WHAT THIS TASK INVOLVES
Once you have read the records, output them exactly.

┌────────

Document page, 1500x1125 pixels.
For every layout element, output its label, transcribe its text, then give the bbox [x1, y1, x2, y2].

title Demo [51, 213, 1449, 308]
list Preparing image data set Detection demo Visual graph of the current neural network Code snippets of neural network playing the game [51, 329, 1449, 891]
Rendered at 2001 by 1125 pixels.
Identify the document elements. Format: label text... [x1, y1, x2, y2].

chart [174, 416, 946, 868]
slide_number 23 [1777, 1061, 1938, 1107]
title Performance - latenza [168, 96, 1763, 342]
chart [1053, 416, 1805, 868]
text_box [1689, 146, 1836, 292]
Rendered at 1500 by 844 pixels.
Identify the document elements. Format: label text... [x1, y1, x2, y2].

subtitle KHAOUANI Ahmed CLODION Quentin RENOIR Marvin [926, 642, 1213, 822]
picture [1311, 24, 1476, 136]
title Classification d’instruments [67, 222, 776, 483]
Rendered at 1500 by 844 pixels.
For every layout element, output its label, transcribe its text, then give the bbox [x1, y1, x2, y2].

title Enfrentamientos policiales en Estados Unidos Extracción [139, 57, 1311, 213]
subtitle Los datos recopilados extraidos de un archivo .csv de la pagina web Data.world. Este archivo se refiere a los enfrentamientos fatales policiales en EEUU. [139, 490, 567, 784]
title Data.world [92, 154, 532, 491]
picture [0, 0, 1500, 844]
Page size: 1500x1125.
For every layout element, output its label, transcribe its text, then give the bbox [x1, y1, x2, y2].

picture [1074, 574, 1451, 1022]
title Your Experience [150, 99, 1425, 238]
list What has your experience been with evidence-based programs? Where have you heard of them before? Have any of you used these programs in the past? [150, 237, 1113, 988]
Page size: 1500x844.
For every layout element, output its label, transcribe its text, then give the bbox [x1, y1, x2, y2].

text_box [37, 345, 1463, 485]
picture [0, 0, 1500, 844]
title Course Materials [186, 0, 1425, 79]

└────────

RESPONSE TO THIS EXERCISE
Document page, 1500x1125 pixels.
For every layout element, output its label, transcribe its text, then give the bbox [x1, y1, x2, y2].

title Demo [51, 213, 1449, 308]
list Preparing image data set Detection demo Visual graph of the current neural network Code snippets of neural network playing the game [51, 329, 1449, 891]
Rendered at 2001 by 1125 pixels.
Identify the document elements. Format: label text... [x1, y1, x2, y2].

chart [174, 416, 946, 868]
slide_number 23 [1777, 1061, 1938, 1107]
title Performance - latenza [168, 96, 1763, 342]
chart [1053, 416, 1805, 868]
text_box [1689, 146, 1836, 292]
Rendered at 1500 by 844 pixels.
Identify the document elements. Format: label text... [x1, y1, x2, y2].

subtitle KHAOUANI Ahmed CLODION Quentin RENOIR Marvin [926, 642, 1213, 822]
picture [1311, 24, 1476, 136]
title Classification d’instruments [67, 222, 776, 483]
Rendered at 1500 by 844 pixels.
For every layout element, output its label, transcribe its text, then give the bbox [x1, y1, x2, y2].

title Enfrentamientos policiales en Estados Unidos Extracción [139, 57, 1311, 213]
subtitle Los datos recopilados extraidos de un archivo .csv de la pagina web Data.world. Este archivo se refiere a los enfrentamientos fatales policiales en EEUU. [139, 490, 567, 784]
title Data.world [92, 154, 532, 491]
picture [0, 0, 1500, 844]
Page size: 1500x1125.
For every layout element, output its label, transcribe its text, then give the bbox [x1, y1, x2, y2].

picture [1074, 574, 1451, 1022]
title Your Experience [150, 99, 1425, 238]
list What has your experience been with evidence-based programs? Where have you heard of them before? Have any of you used these programs in the past? [150, 237, 1113, 988]
Page size: 1500x844.
For every layout element, output its label, transcribe its text, then give the bbox [x1, y1, x2, y2].

text_box [37, 345, 1463, 485]
picture [0, 0, 1500, 844]
title Course Materials [186, 0, 1425, 79]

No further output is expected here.